Hace ya unos cuantos años, alguien en Arcones tuvo la idea de unir estos dos recursos, hundas y trashumancia, creando un pequeño museo, en las antiguas escuelas, que tiene precisamente ese nombre, ‘Museo de las Hundas y la Trashumancia’. Aunque, a priori, pueda parecer que no tienen nada que ver entre sí, la actual alcaldesa, Laureana Martín, aprecia múltiples conexiones, entre ellas la de que los pastores, tras el esquileo “metían a las ovejas a las hundas para quitarlas la roña”.

En cualquier caso, lo más importante es que Arcones ha utilizado dos de sus recursos —la riqueza geológica y la cultural— para ofrecer una interesante exposición a los turistas. “La propia gente de aquí ha ido cediendo piezas que muestran cómo era la vida tradicional antaño”, indica la regidora del pueblo, quien no para de agradecer la colaboración vecinal.

En el museo se ofrece, para empezar, una explicación didáctica de lo que son las hundas. Y, a continuación, se muestran numerosas escenas, principalmente pastoriles. Entre ellas, una red para guardar las ovejas; la reconstrucción de uno de los característicos chozuelos en los que se dormía; una soga elaborada con crines de yegua o un par de calcetines hechos por un pastor en su tiempo libre.
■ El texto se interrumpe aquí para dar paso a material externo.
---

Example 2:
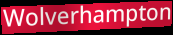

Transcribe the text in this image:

Wolverhampton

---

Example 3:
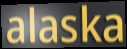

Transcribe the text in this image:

alaska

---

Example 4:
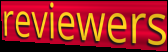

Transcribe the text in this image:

reviewers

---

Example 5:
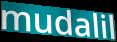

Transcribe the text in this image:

mudalil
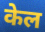
केल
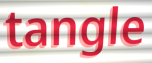
tangle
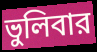
ভুলিবার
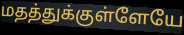
மதத்துக்குள்ளேயே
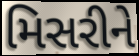
મિસરીને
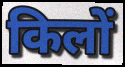
किलों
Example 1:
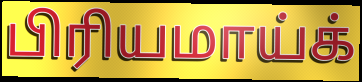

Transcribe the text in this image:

பிரியமாய்க்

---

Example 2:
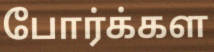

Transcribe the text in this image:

போர்க்கள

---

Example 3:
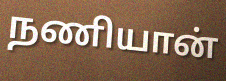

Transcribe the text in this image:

நணியான்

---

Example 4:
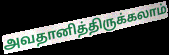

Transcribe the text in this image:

அவதானித்திருக்கலாம்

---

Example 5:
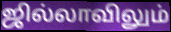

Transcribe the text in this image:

ஜில்லாவிலும்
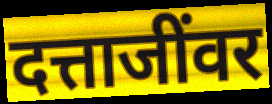
दत्ताजींवर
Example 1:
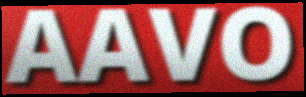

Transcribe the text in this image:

AAVO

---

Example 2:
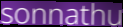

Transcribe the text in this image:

sonnathu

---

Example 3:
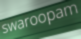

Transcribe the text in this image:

swaroopam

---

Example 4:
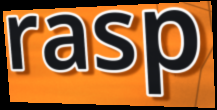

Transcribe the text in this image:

rasp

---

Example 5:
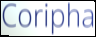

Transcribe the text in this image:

Coripha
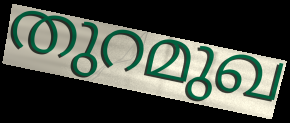
തുറമുഖ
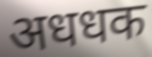
अधधक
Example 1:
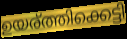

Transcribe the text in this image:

ഉയര്ത്തിക്കെട്ടി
Pero el pequeño museo da mucho más de sí. También cuenta con la reproducción de un horno de cocer el pan, una alcoba o algunos útiles relacionados con el lino.
La propia alcaldesa es quien se encarga de abrir las puertas y dirigir la visita guiada. Los domingos, invariablemente, a las 11,30 horas, comienza el paseo. “Se de memoria lo que tengo que decir, me lo han contado muchos pastores, y además gente de mi familia”, asegura la regidora, a quien la gustaría incrementar el número de visitantes.
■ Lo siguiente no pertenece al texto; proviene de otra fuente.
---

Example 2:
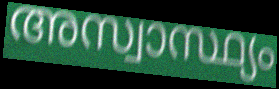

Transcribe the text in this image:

അസ്വാസ്ഥ്യം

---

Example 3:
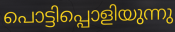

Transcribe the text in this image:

പൊട്ടിപ്പൊളിയുന്നു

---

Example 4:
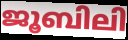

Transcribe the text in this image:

ജൂബിലി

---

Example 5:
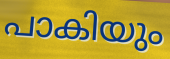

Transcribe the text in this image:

പാകിയും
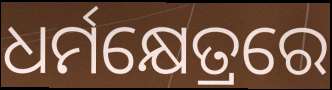
ଧର୍ମକ୍ଷେତ୍ରରେ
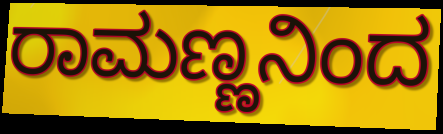
ರಾಮಣ್ಣನಿಂದ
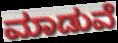
ಮಾಡುವೆ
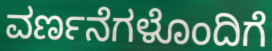
ವರ್ಣನೆಗಳೊಂದಿಗೆ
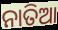
ନାତିଆ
En su deseo de promocionar el museo, Martín espera contar con la colaboración de la asociación ‘Segovia Sur’, si bien ella quiere dar un paso más y utilizar parcialmente las instalaciones para crear una escuela de peón de servicios múltiples. “Son usos del edificio compatibles”, insiste la alcaldesa, quien antes de acabar la conversación reitera su disposición a explicar a quien lo desee la importancia de las hundas y el valor de la trashumancia, pues “así ayudo a mi pueblo”.